PROBLEM DETAILS –
Copy the text of every item below word for word, leaving out the pictures.

++++++++++++++++++++

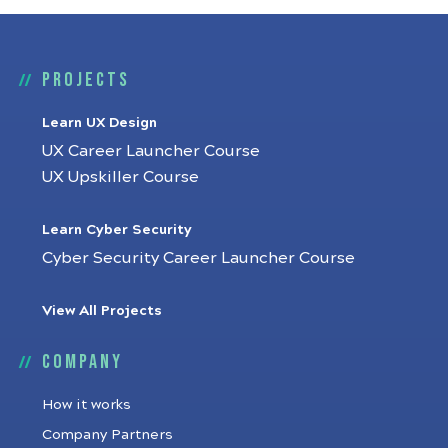
Projects
Learn UX Design
UX Career Launcher Course
UX Upskiller Course
Learn Cyber Security
Cyber Security Career Launcher Course
View All Projects
Company
How it works
Company Partners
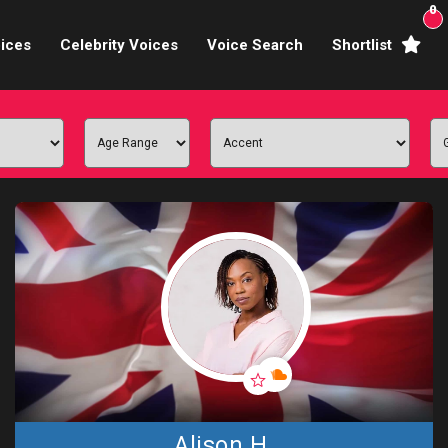
0
ices
Celebrity Voices
Voice Search
Shortlist
Broadcasters
brity Voices Overs
haracter Actors
ild & Teen Voices
arning & Explainer
e Voiceover Artists
 Studio Recording
ional Voiceover Artists
Alison H.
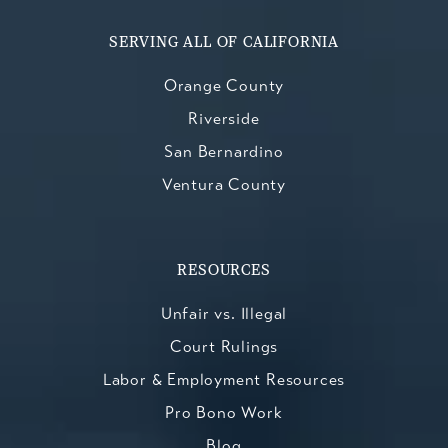
SERVING ALL OF CALIFORNIA
Orange County
Riverside
San Bernardino
Ventura County
RESOURCES
Unfair vs. Illegal
Court Rulings
Labor & Employment Resources
Pro Bono Work
Blog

++++++++++++++++++++

FINISHED EXERCISE –
Projects
Learn UX Design
UX Career Launcher Course
UX Upskiller Course
Learn Cyber Security
Cyber Security Career Launcher Course
View All Projects
Company
How it works
Company Partners
0
ices
Celebrity Voices
Voice Search
Shortlist
Broadcasters
brity Voices Overs
haracter Actors
ild & Teen Voices
arning & Explainer
e Voiceover Artists
 Studio Recording
ional Voiceover Artists
Alison H.
SERVING ALL OF CALIFORNIA
Orange County
Riverside
San Bernardino
Ventura County
RESOURCES
Unfair vs. Illegal
Court Rulings
Labor & Employment Resources
Pro Bono Work
Blog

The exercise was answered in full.